If you could read my mind, you wouldn’t be smiling.
Samantha McAllister looks just like the rest of the popular girls in her junior class. But hidden beneath the straightened hair and expertly applied makeup is a secret that her friends would never understand: Sam has Purely-Obsessional OCD and is consumed by a stream of dark thoughts and worries that she can’t turn off.
Second-guessing every move, thought, and word makes daily life a struggle, and it doesn’t help that her lifelong friends will turn toxic at the first sign of a wrong outfit, wrong lunch, or wrong crush. Yet Sam knows she’d be truly crazy to leave the protection of the most popular girls in school. So when Sam meets Caroline, she has to keep her new friend with a refreshing sense of humor and no style a secret, right up there with Sam’s weekly visits to her psychiatrist.
Caroline introduces Sam to Poet’s Corner, a hidden room and a tight-knit group of misfits who have been ignored by the school at large. Sam is drawn to them immediately, especially a guitar-playing guy with a talent for verse, and starts to discover a whole new side of herself. Slowly, she begins to feel more “normal” than she ever has as part of the popular crowd . . . until she finds a new reason to question her sanity and all she holds dear.
I read Stone’s first book (and sadly none of the sequels) and adored it, so when I saw Every Last Word pop up on my Goodreads feed, I knew it was a must-read. Poetry, OCD, and a swimmer?! YES PLEASE.
I don’t think I’ll be able to get Sam out of my head for a while. I related to her in so many ways – her friendship difficulties, her love for swimming, her desire to be herself. This made reading Every Last Word even more poignant.
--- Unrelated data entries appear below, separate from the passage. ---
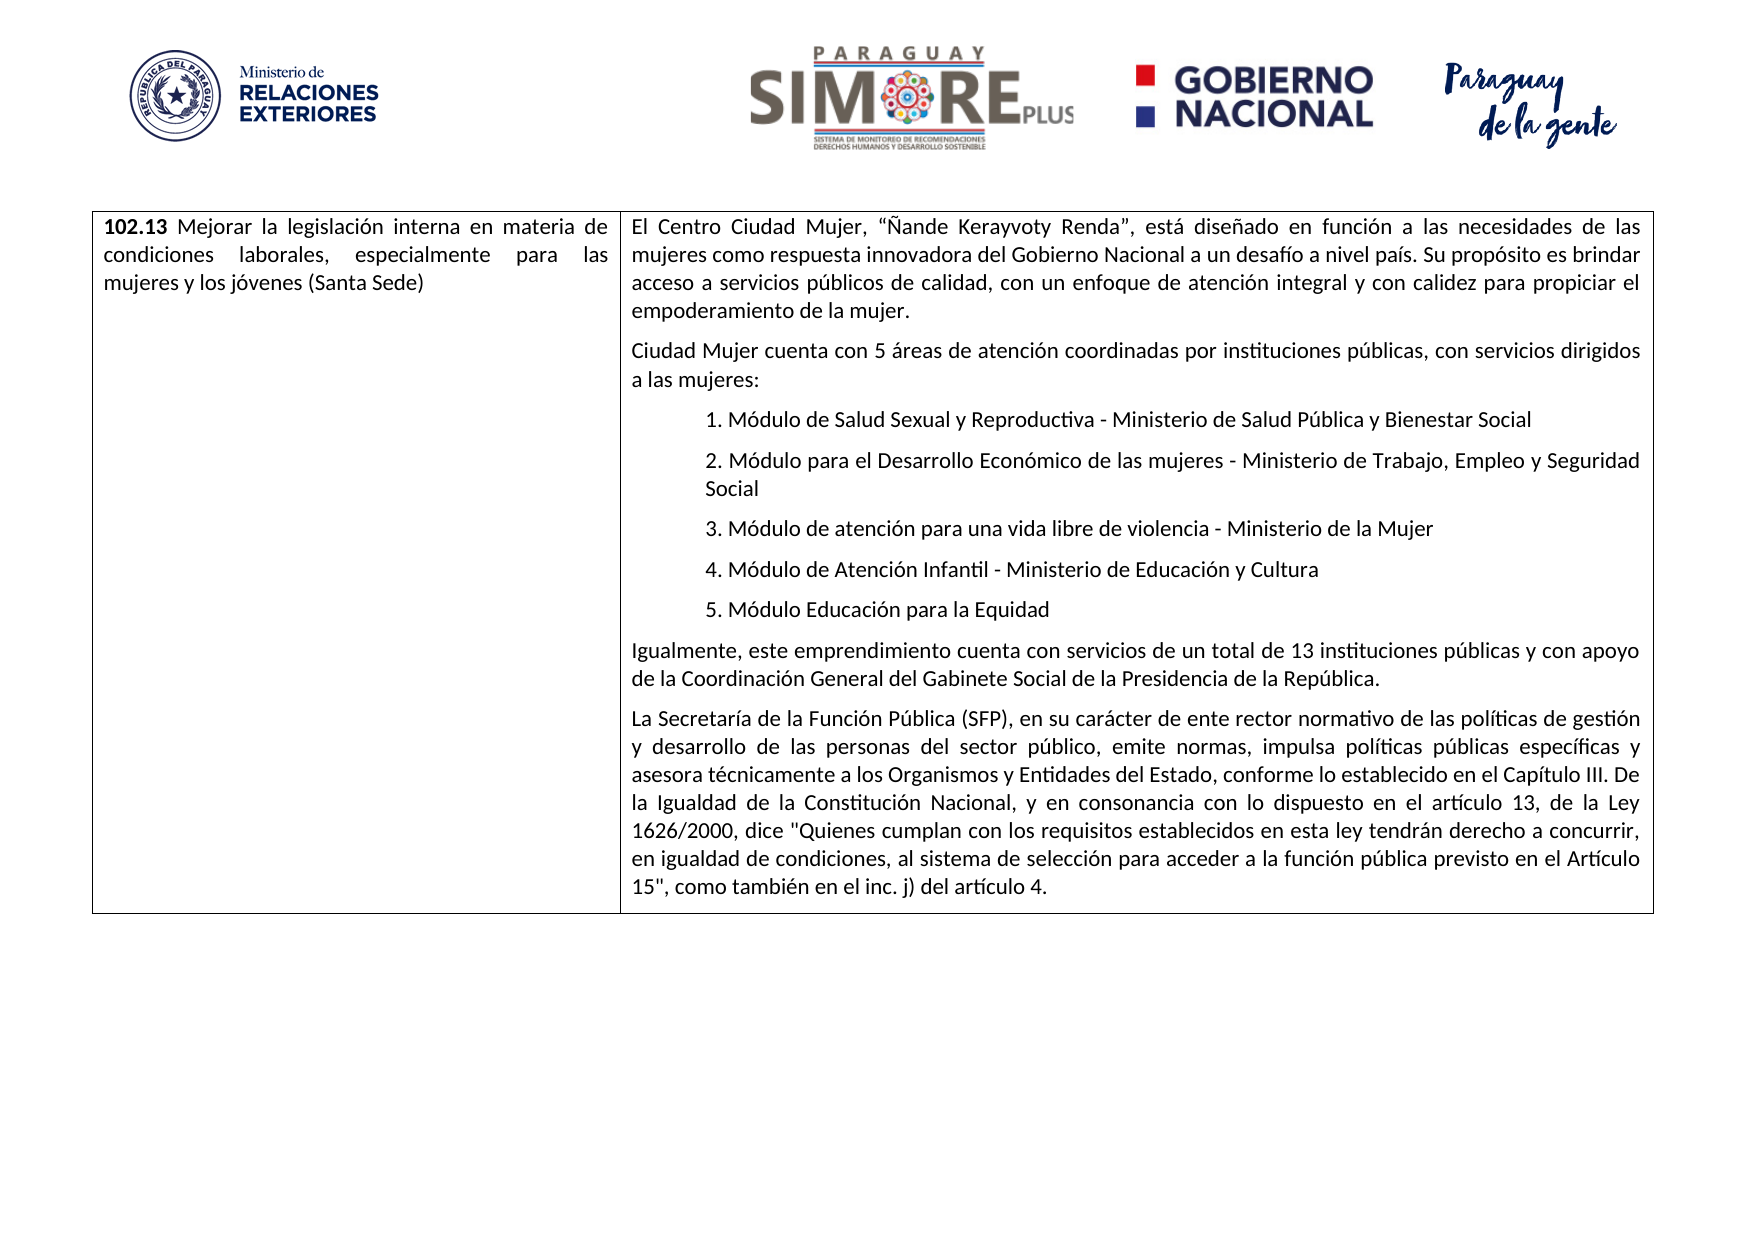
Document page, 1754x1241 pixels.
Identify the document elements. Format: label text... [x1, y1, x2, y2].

table_cell El Centro Ciudad Mujer, “Ñande Kerayvoty Renda”, está diseñado en función a las necesidades de las mujeres como respuesta innovadora del Gobierno Nacional a un desafío a nivel país. Su propósito es brindar acceso a servicios públicos de calidad, con un enfoque de atención integral y con calidez para propiciar el empoderamiento de la mujer. Ciudad Mujer cuenta con 5 áreas de atención coordinadas por instituciones públicas, con servicios dirigidos a las mujeres: 1. Módulo de Salud Sexual y Reproductiva - Ministerio de Salud Pública y Bienestar Social 2. Módulo para el Desarrollo Económico de las mujeres - Ministerio de Trabajo, Empleo y Seguridad Social 3. Módulo de atención para una vida libre de violencia - Ministerio de la Mujer 4. Módulo de Atención Infantil - Ministerio de Educación y Cultura 5. Módulo Educación para la Equidad Igualmente, este emprendimiento cuenta con servicios de un total de 13 instituciones públicas y con apoyo de la Coordinación General del Gabinete Social de la Presidencia de la República. La Secretaría de la Función Pública (SFP), en su carácter de ente rector normativo de las políticas de gestión y desarrollo de las personas del sector público, emite normas, impulsa políticas públicas específicas y asesora técnicamente a los Organismos y Entidades del Estado, conforme lo establecido en el Capítulo III. De la Igualdad de la Constitución Nacional, y en consonancia con lo dispuesto en el artículo 13, de la Ley 1626/2000, dice "Quienes cumplan con los requisitos establecidos en esta ley tendrán derecho a concurrir, en igualdad de condiciones, al sistema de selección para acceder a la función pública previsto en el Artículo 15", como también en el inc. j) del artículo 4. [621, 212, 1653, 913]
picture [748, 46, 1074, 153]
picture [88, 31, 407, 154]
picture [1111, 31, 1402, 149]
picture [1436, 54, 1622, 155]
table_cell 102.13 Mejorar la legislación interna en materia de condiciones laborales, especialmente para las mujeres y los jóvenes (Santa Sede) [93, 212, 620, 913]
I was enthralled by Sam’s narrative from page one, and literally sat down to read and didn’t get up until I had finished the book. I wanted to see her stand up to her toxic friends, confront her feelings about AJ, and become someone who she is proud of.
And watching her along the way was beautiful. I loved reading about Sam’s growth. Watching her stand up to her friends, realize when she’d made mistakes and grow from them, and struggle with her OCD. Stone did a phenomenal job at keeping Sam down-to-earth and real for readers, making her incredibly relatable, whether you had similar experiences or not.
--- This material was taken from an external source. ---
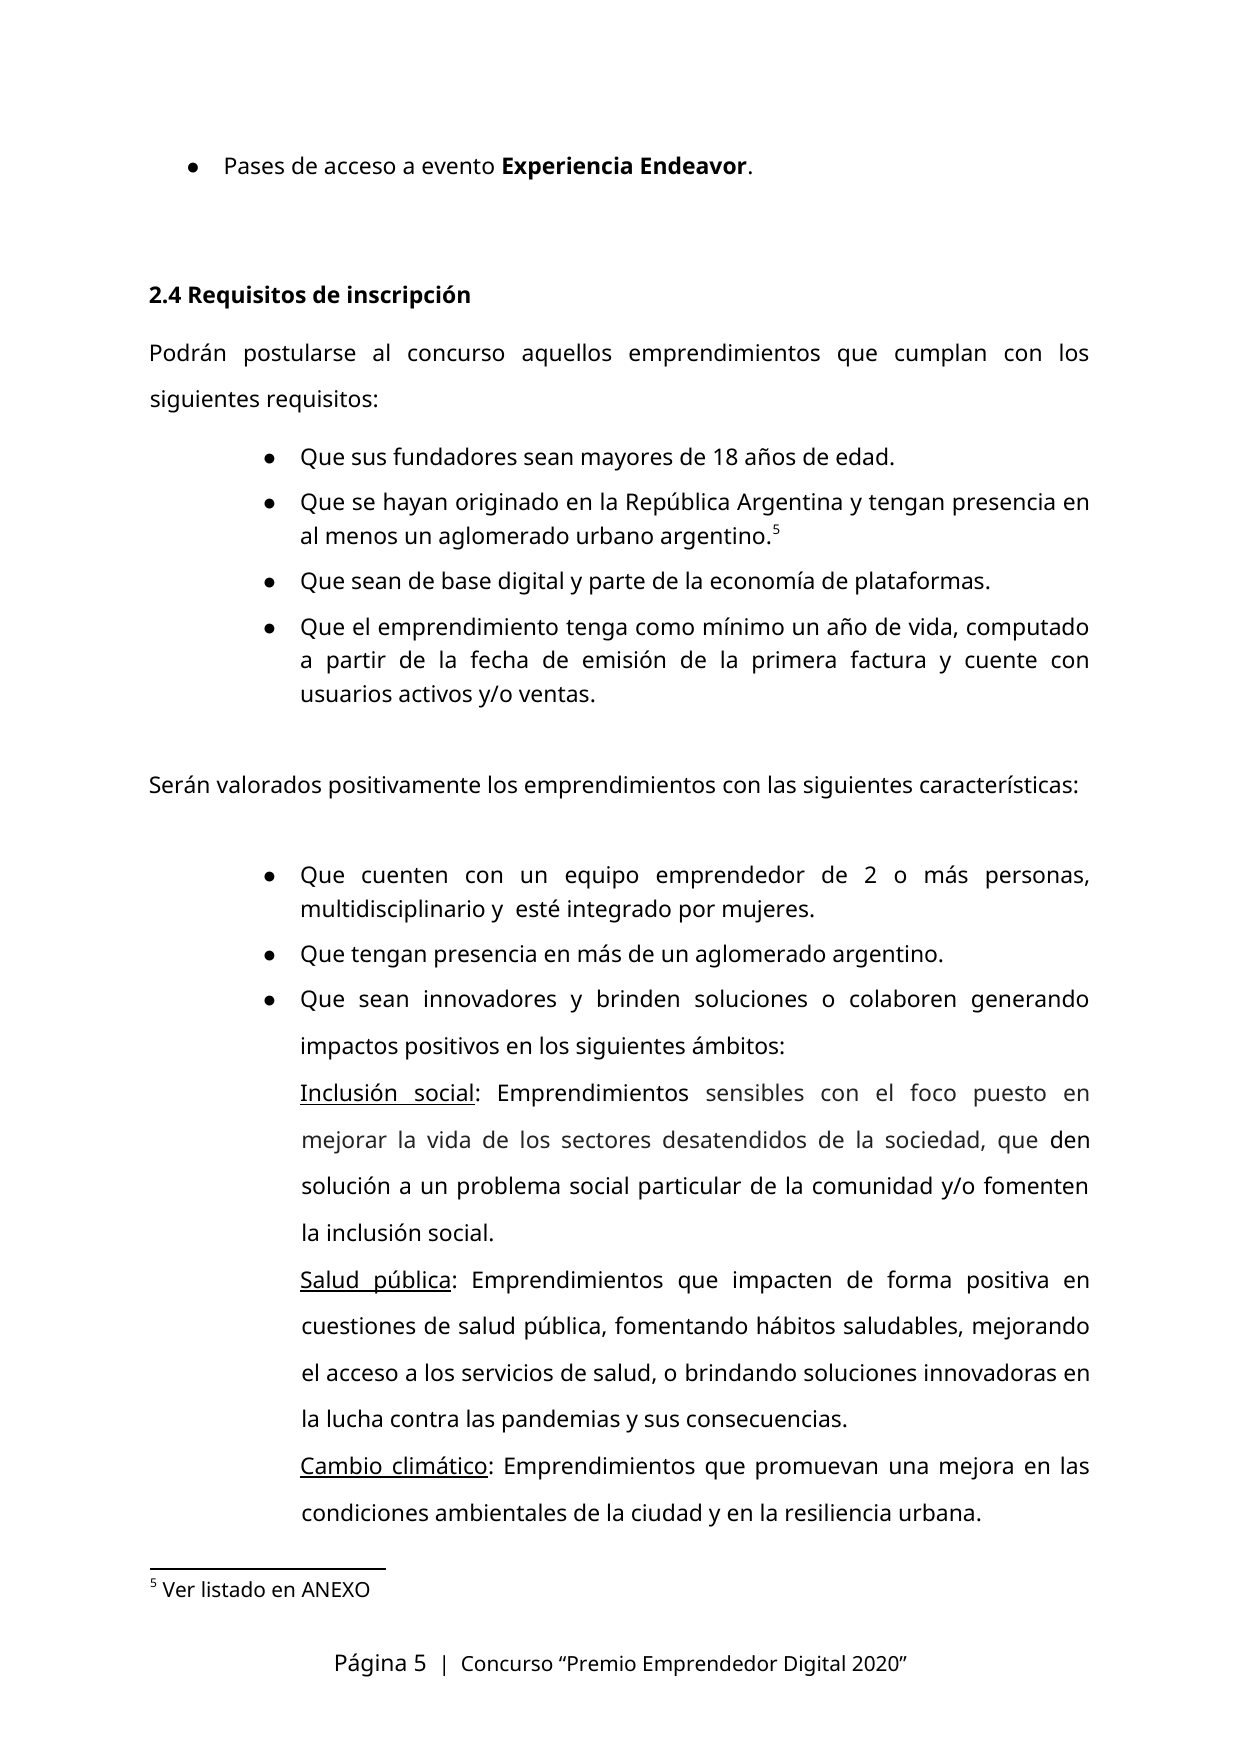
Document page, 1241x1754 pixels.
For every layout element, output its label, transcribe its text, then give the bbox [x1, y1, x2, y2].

Sam’s OCD plays a role in the story, but it isn’t the most important facet to Sam’s personality. Her OCD is a part of who she is that Sam hides, and so over the course of the novel Sam struggles with deciding when to tell her friends (or if she should tell them at all). The scenes between Sam and her therapist were some of my favorite in the novel, because you saw Sam being brutally honest, something that was refreshing in the sections of the book where Sam felt like she had to lie about who she was. (Side note: I’m loving the increase in YA novels that have characters in therapy.)
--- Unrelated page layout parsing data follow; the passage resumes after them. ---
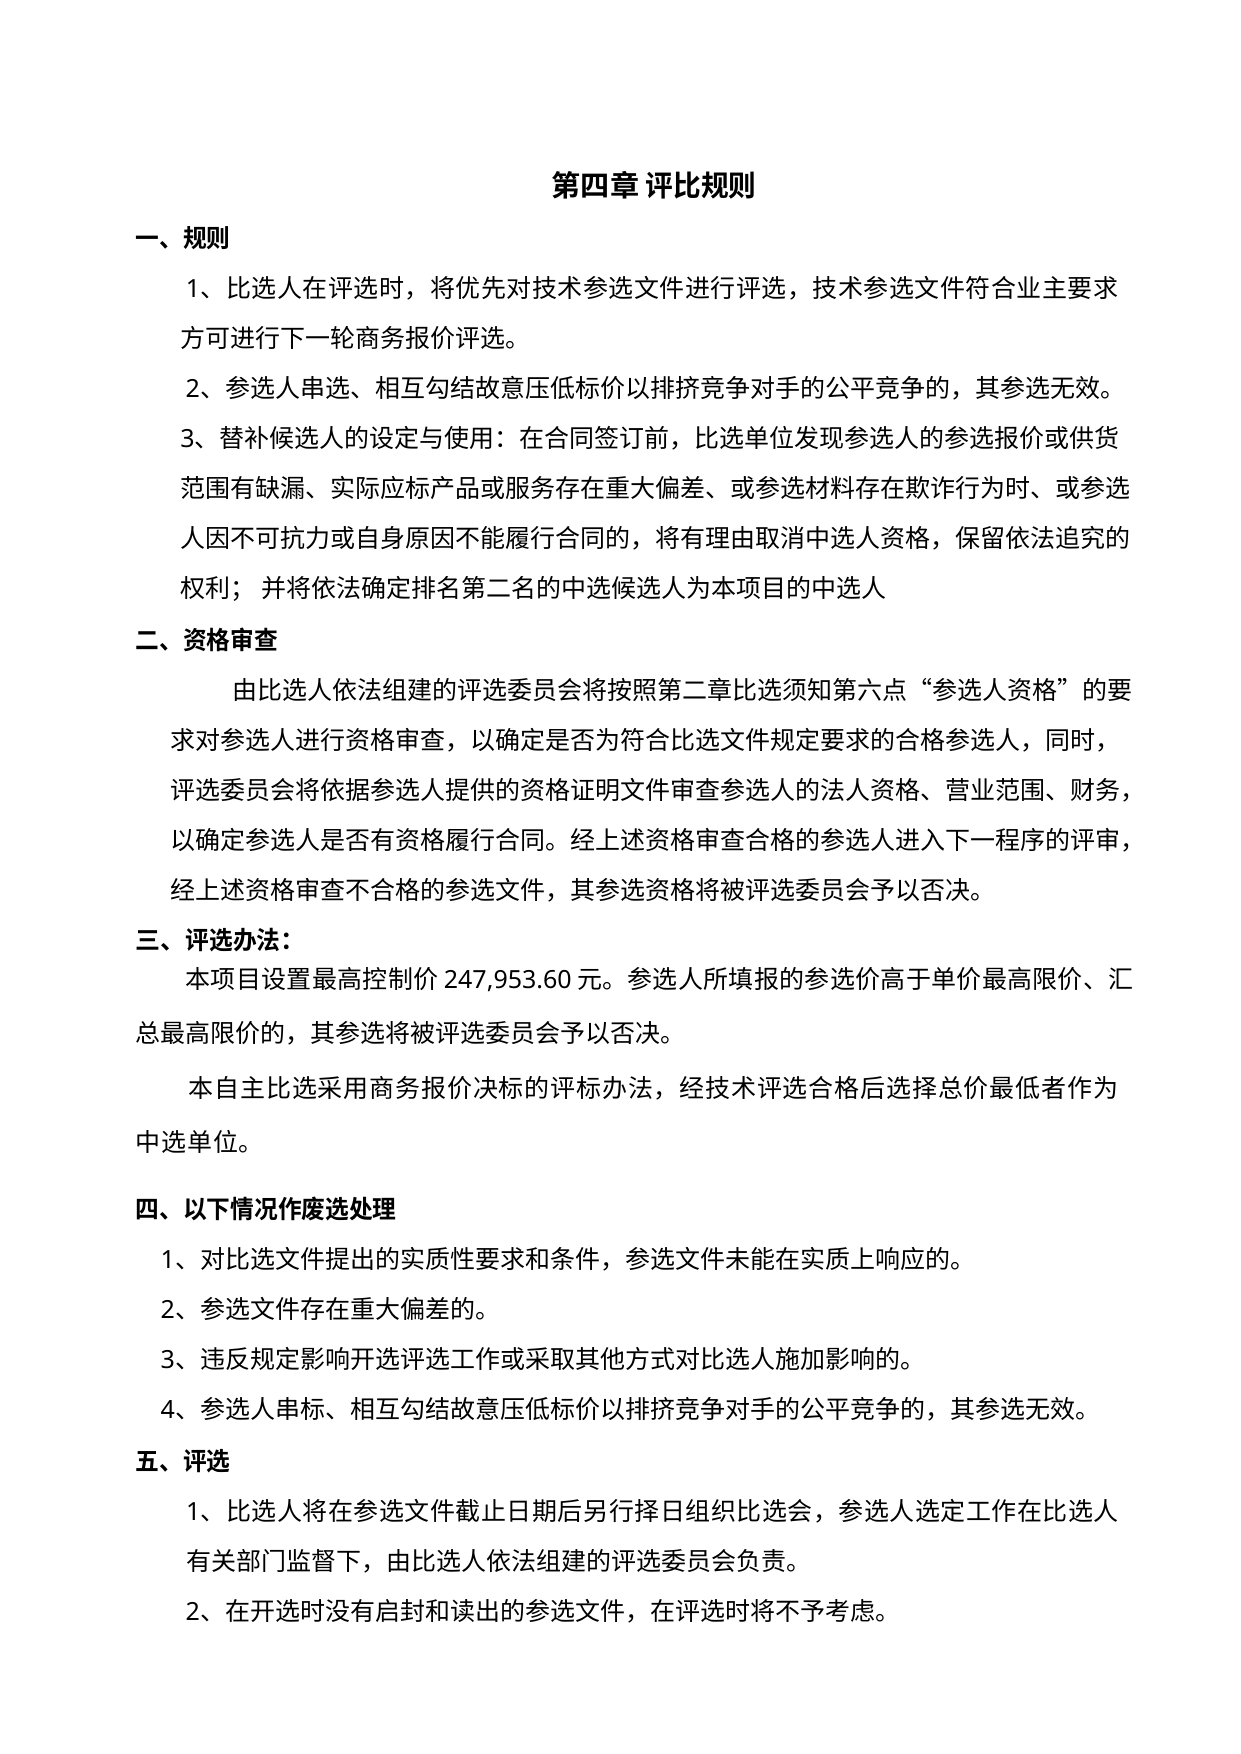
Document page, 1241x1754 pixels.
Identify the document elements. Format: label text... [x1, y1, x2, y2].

text 1、比选人将在参选文件截止日期后另行择日组织比选会，参选人选定工作在比选人有关部门监督下，由比选人依法组建的评选委员会负责。 [186, 1480, 1121, 1580]
text 1、比选人在评选时，将优先对技术参选文件进行评选，技术参选文件符合业主要求方可进行下一轮商务报价评选。 [180, 258, 1121, 358]
text 2、参选文件存在重大偏差的。 [135, 1278, 1121, 1328]
text 本项目设置最高控制价247,953.60元。参选人所填报的参选价高于单价最高限价、汇总最高限价的，其参选将被评选委员会予以否决。 [135, 959, 1134, 1050]
text 由比选人依法组建的评选委员会将按照第二章比选须知第六点“参选人资格”的要求对参选人进行资格审查，以确定是否为符合比选文件规定要求的合格参选人，同时，评选委员会将依据参选人提供的资格证明文件审查参选人的法人资格、营业范围、财务，以确定参选人是否有资格履行合同。经上述资格审查合格的参选人进入下一程序的评审，经上述资格审查不合格的参选文件，其参选资格将被评选委员会予以否决。 [170, 659, 1134, 909]
text 2、参选人串选、相互勾结故意压低标价以排挤竞争对手的公平竞争的，其参选无效。 [135, 358, 1121, 408]
text 五、评选 [135, 1430, 1134, 1480]
subtitle 第四章 评比规则 [173, 156, 1134, 206]
text 3、替补候选人的设定与使用：在合同签订前，比选单位发现参选人的参选报价或供货范围有缺漏、实际应标产品或服务存在重大偏差、或参选材料存在欺诈行为时、或参选人因不可抗力或自身原因不能履行合同的，将有理由取消中选人资格，保留依法追究的权利； 并将依法确定排名第二名的中选候选人为本项目的中选人 [180, 408, 1134, 608]
text 3、违反规定影响开选评选工作或采取其他方式对比选人施加影响的。 [135, 1328, 1121, 1378]
text 本自主比选采用商务报价决标的评标办法，经技术评选合格后选择总价最低者作为中选单位。 [135, 1068, 1121, 1159]
text 1、对比选文件提出的实质性要求和条件，参选文件未能在实质上响应的。 [135, 1228, 1121, 1278]
text 四、以下情况作废选处理 [135, 1178, 1134, 1228]
text 一、规则 [135, 208, 1134, 258]
text 2、在开选时没有启封和读出的参选文件，在评选时将不予考虑。 [135, 1580, 1121, 1630]
text 4、参选人串标、相互勾结故意压低标价以排挤竞争对手的公平竞争的，其参选无效。 [135, 1378, 1121, 1428]
text 三、评选办法： [135, 909, 1134, 959]
text 二、资格审查 [135, 609, 1134, 659]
The plot itself held a major twist at the end that threw me for a loop. But I also totally loved it. It allowed the book to end of the right note – a little bittersweet, but beautiful at the same time. It showed Sam’s growth and brought the story full circle.
Every Last Word is a must-read for any lover of relatable contemporary fiction. Sam will become a part of your heart on page one, and she won’t leave until long after you’ve finished reading her story. Tamara Ireland Stone, brava.